[Collected data]
════════════════

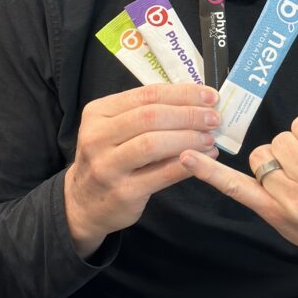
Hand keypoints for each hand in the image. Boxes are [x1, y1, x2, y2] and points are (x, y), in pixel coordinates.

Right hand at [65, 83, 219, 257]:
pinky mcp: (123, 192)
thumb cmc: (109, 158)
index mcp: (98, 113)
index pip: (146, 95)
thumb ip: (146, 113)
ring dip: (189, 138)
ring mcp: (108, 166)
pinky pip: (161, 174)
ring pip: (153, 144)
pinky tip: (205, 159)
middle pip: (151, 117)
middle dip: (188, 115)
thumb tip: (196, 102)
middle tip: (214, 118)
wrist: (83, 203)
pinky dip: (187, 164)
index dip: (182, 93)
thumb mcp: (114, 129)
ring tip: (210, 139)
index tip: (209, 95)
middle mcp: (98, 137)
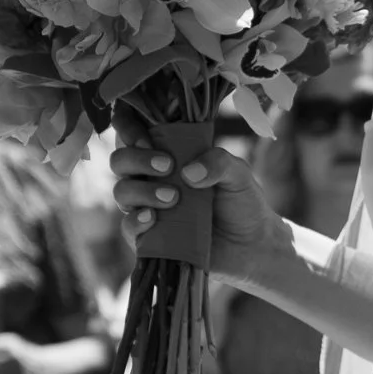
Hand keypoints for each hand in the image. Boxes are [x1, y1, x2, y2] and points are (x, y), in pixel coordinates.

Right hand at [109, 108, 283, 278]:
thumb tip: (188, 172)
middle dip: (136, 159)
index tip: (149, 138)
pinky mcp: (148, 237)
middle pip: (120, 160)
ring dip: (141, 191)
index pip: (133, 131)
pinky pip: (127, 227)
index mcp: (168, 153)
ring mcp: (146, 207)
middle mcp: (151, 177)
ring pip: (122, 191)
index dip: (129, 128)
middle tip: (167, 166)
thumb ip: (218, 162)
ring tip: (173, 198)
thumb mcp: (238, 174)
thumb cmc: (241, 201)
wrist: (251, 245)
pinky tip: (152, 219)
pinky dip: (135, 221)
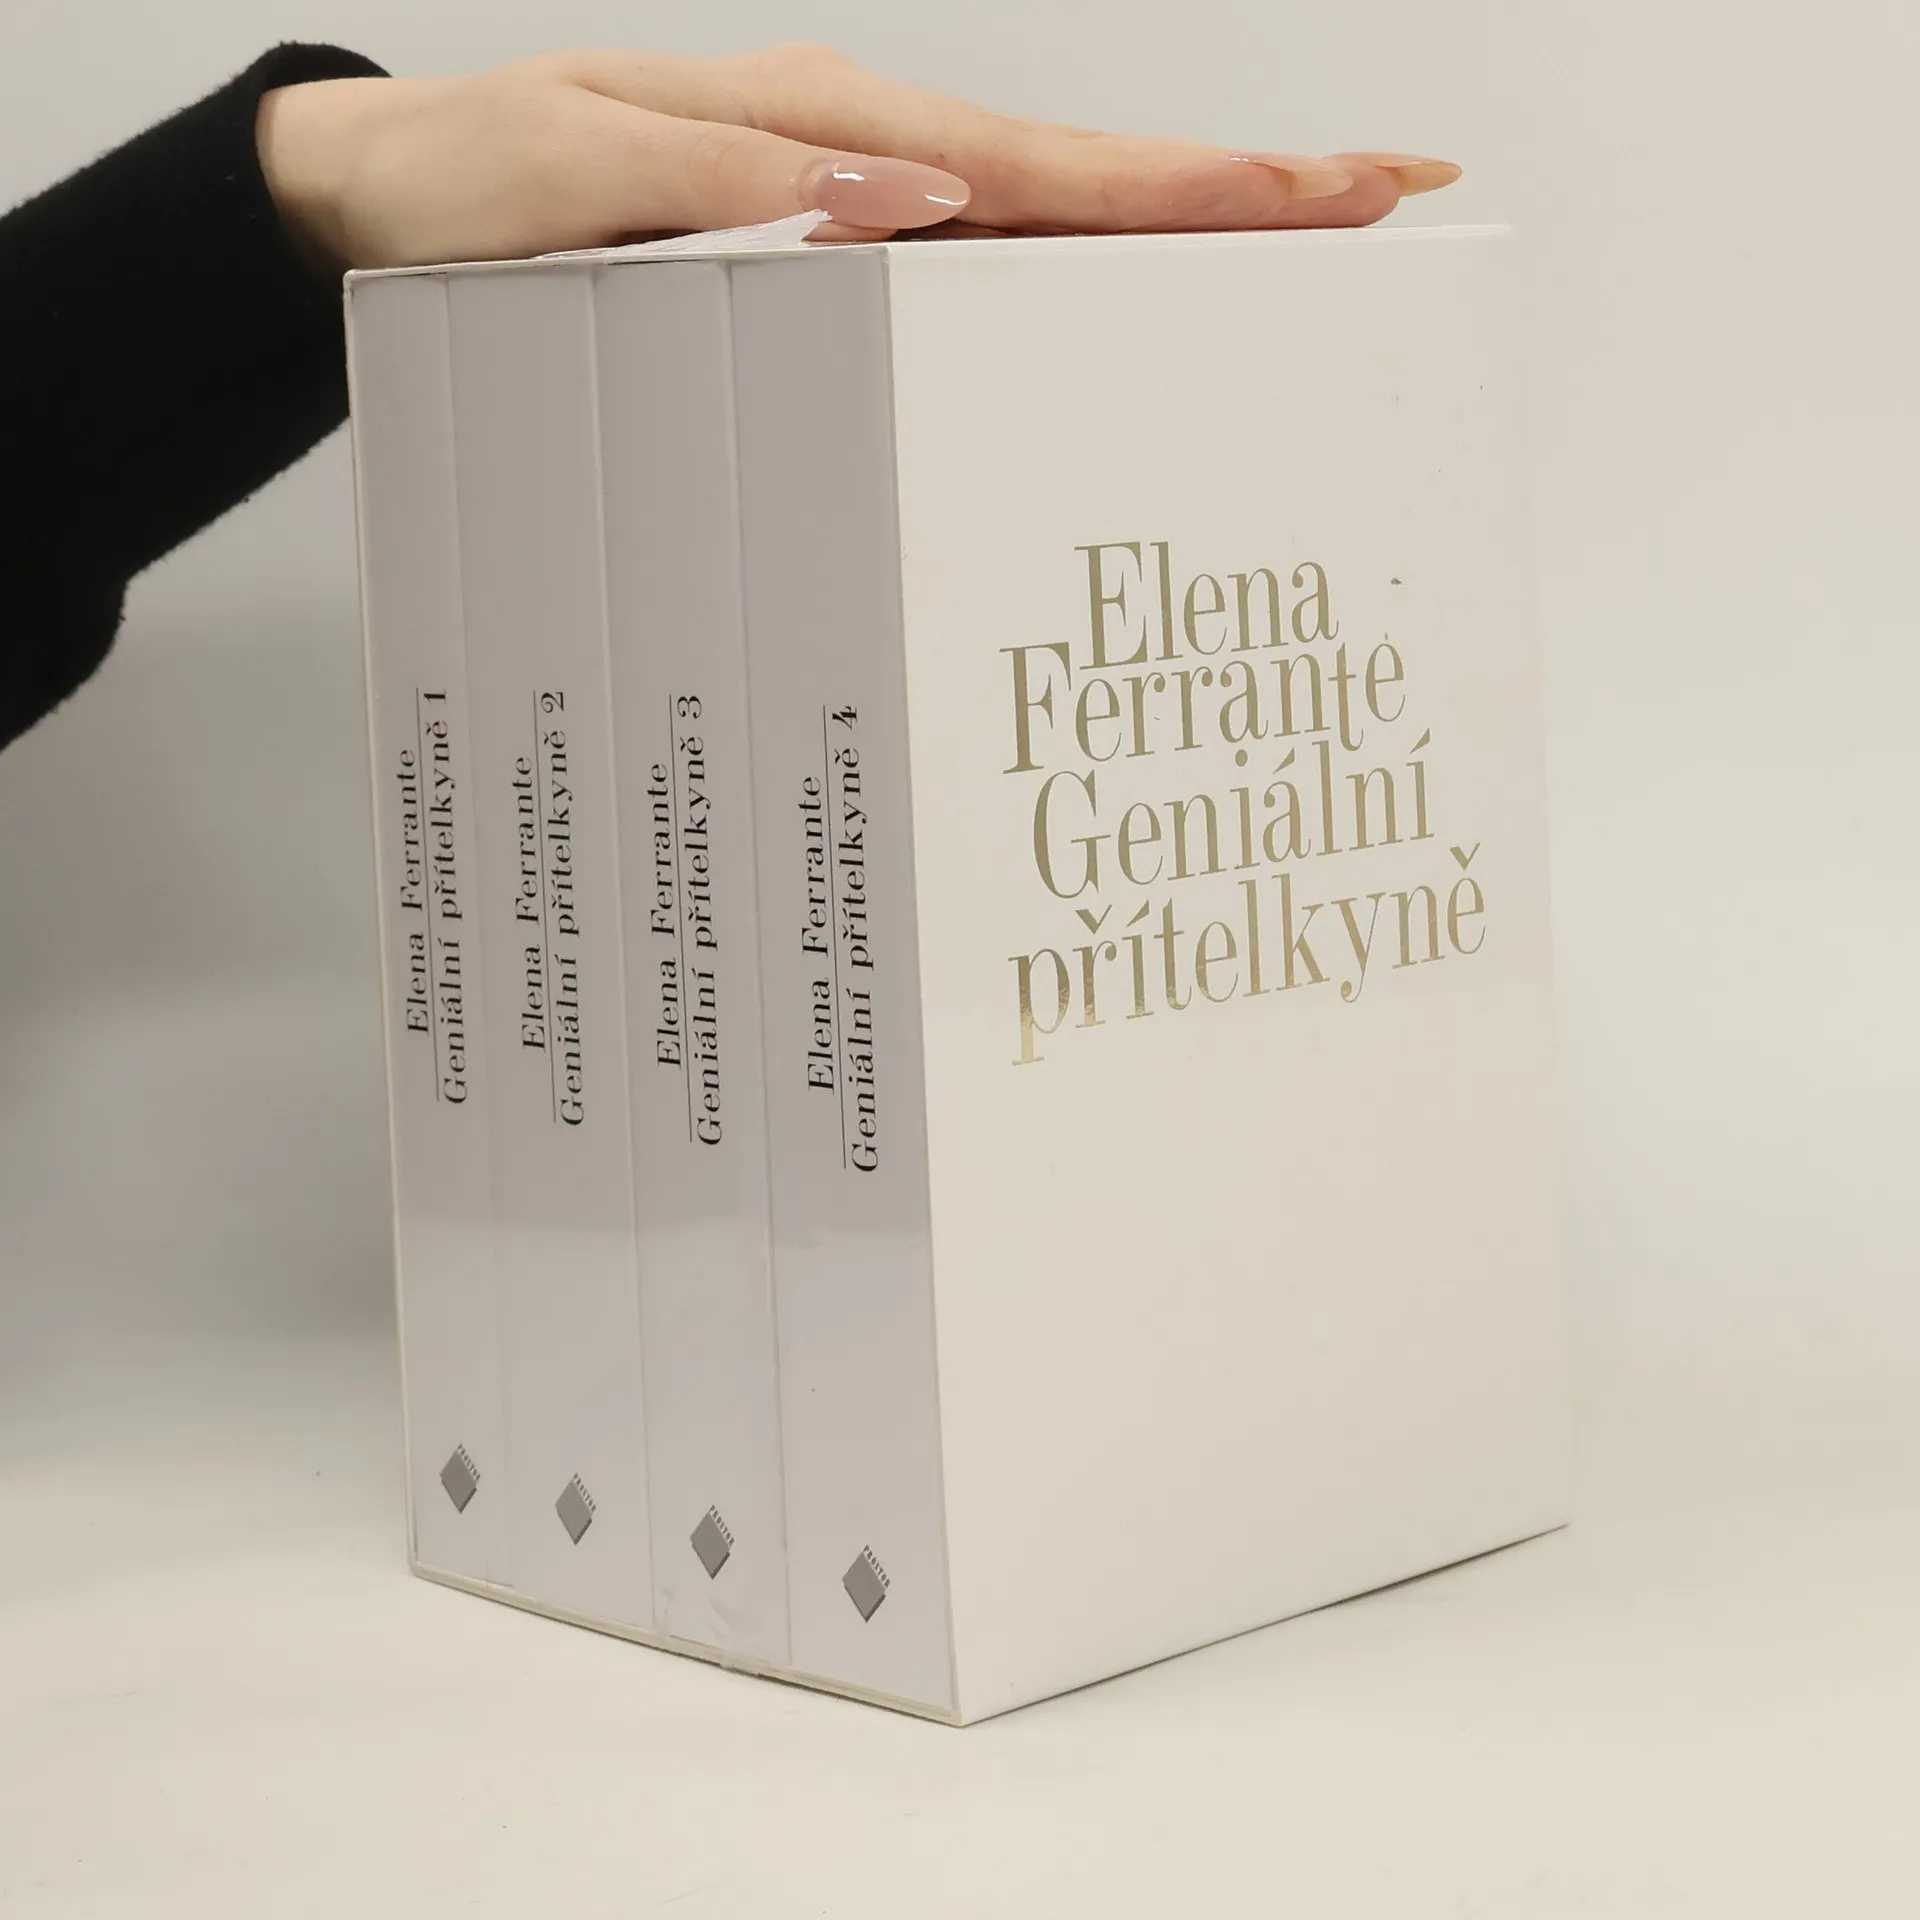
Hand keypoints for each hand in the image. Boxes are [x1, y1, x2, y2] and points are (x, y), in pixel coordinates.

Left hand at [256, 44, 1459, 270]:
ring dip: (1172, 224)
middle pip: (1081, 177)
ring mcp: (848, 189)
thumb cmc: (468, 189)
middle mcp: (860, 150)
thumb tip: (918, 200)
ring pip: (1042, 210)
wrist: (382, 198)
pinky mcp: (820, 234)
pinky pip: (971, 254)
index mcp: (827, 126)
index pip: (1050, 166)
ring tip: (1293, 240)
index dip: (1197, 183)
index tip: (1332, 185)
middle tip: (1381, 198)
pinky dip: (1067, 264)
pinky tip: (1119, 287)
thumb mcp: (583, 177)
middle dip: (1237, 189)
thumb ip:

════════════════

= Task to carry out =
Transcribe each record exactly as it appears, but omit every picture.

= Response box =
Hand keypoints for each hand in the image. Boxes are [x1, y1, x2, y2] and points are (x, y), in pixel coordinates.

Right hand at [65, 83, 219, 257]:
pinky mcp: (123, 192)
thumb cmc: (109, 158)
index mcp: (98, 113)
index pip: (146, 95)
thumb ip: (146, 113)
ring dip: (189, 138)
ring mcp: (108, 166)
pinky pip: (161, 174)
ring pip: (153, 144)
pinky tip: (205, 159)
middle pip: (151, 117)
middle dip: (188, 115)
thumb tip: (196, 102)
middle tip: (214, 118)
wrist: (83, 203)
pinky dip: (187, 164)
index dip: (182, 93)
thumb mcp: (114, 129)
ring tip: (210, 139)
index tip: (209, 95)
middle mcp: (98, 137)
Hand keypoints for each hand in the image. Boxes are [x1, y1, x2, y2] and points are (x, y), in pixel coordinates.

Right hand at [109, 108, 283, 278]:
thumb tip: (188, 172)
middle dip: (136, 159)
index tip: (149, 138)
pinky mcp: (148, 237)
middle pip: (120, 160)
ring dip: (141, 191)
index pip: (133, 131)
pinky pip: (127, 227)
index mcp: (168, 153)
ring mcp: (146, 207)
middle mcp: (151, 177)
ring pip: (122, 191)
index dip: (129, 128)
middle tip: (167, 166)
thumb ip: (218, 162)
ring tip: (173, 198)
thumb mcp: (238, 174)
thumb cmc: (241, 201)
wrist: (251, 245)
pinky tip: (152, 219)
pinky dip: (135, 221)
Hand keypoints for each hand in the image. Boxes are [x1, y1, x2, y2] and points are (x, y), in pixel coordinates.

Left hand at [256, 44, 1459, 270]:
ring dip: (1172, 224)
middle pip: (1081, 177)
ring mcp: (848, 189)
thumb cmc: (468, 189)
middle mcp: (860, 150)
thumb tip: (918, 200)
ring pip: (1042, 210)
wrist: (382, 198)
pinky mcp: (820, 234)
pinky pip: (971, 254)
index mcp: (827, 126)
index pip: (1050, 166)
ring tip: (1293, 240)
index dip: (1197, 183)
index tip: (1332, 185)
middle tip: (1381, 198)
pinky dip: (1067, 264)
pinky tip: (1119, 287)
thumb mcp: (583, 177)
middle dip: (1237, 189)
thumb ip:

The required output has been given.